The third edition of Learn Togetherness, a Kolkata Centre for Creativity initiative, curated by interdisciplinary artist Sujoy Prasad Chatterjee, opened up to a hearty reception at the cultural center near EM Bypass, recently. With the theme being “What is in our gait? The Performative and Queer”, this edition aims to initiate a dialogue on “the aspect of the performative (if any) in the LGBTIQKA++ community”.
The inaugural ceremony witnessed a hard-hitting performance delivered by contemporary dancer, Sangram Mukhopadhyay, challenging the norms of binary that the society lives in unfortunately while mostly staying dismissive of the beings who are non-binary. Mukhopadhyay’s choreography piece was followed by a freewheeling discussion “Why do we need the boxes?”. Moderated by Sujoy, the conversation saw very interesting perspectives come out of panelists, including activist Bappaditya Mukhopadhyay, adman Kanchan Datta, actor Solanki Roy and poet-scholar Abhirop Mukhopadhyay. The discussion touched upon some very crucial points, with Bappaditya steering the discussion ahead with his important observation on why we need boxes at all — are they required to create “a stand, a community and human rights”? Solanki shared how she has often been disappointed by the judgemental ones in the tinsel town who do not approve of her having a “mind”. Abhirop struck a chord with the audience as he read out an emotional monologue of a lesbian woman wherein she talks about her gender fluidity and her disappointment from the society.
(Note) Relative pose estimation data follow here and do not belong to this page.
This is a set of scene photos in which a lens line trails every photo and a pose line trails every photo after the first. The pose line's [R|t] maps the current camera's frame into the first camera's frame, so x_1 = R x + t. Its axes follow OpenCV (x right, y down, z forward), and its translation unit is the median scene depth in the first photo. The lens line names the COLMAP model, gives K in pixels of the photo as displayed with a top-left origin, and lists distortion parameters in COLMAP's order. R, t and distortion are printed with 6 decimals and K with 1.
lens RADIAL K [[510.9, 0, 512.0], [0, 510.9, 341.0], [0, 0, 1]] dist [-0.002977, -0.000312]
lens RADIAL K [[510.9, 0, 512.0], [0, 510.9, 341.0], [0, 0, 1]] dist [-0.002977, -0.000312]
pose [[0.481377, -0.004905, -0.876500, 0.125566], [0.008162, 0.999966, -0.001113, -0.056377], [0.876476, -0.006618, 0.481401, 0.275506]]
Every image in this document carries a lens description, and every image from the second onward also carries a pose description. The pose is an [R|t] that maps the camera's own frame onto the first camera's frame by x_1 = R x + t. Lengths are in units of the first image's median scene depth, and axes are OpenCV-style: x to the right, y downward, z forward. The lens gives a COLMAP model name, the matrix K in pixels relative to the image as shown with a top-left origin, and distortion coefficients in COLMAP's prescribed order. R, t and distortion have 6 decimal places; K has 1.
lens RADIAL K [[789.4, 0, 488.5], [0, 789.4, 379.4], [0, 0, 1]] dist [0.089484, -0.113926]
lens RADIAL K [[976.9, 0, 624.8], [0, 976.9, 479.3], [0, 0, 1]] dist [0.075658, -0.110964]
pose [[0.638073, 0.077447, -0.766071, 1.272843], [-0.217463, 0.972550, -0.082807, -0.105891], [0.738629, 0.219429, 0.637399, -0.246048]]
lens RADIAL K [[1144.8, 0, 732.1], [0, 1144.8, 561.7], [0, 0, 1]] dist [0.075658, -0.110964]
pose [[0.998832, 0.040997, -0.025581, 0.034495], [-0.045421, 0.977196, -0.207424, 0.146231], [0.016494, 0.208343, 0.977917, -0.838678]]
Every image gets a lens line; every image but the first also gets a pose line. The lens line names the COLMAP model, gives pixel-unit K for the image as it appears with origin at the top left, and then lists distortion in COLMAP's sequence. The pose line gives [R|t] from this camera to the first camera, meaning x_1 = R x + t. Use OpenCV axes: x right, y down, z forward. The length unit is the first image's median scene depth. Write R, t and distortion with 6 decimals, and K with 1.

Kanchan Datta highlighted the need for battling the boxes society creates for us and also shared from his own experience how he has helped break the glass ceiling by transforming orthodox workplaces and bringing in the vivid light of the wide spectrum of diverse gender identities.
Author Sreemoyee Piu Kundu, activist Ruchi Gupta, stylist-designer Neel Saha and visual artist, Siddharth Shivkumar graced the occasion.
“I am happy that the conversations were real and this entire festival should be able to disrupt a diaspora to create dialogues,” said Sujoy Prasad Chatterjee.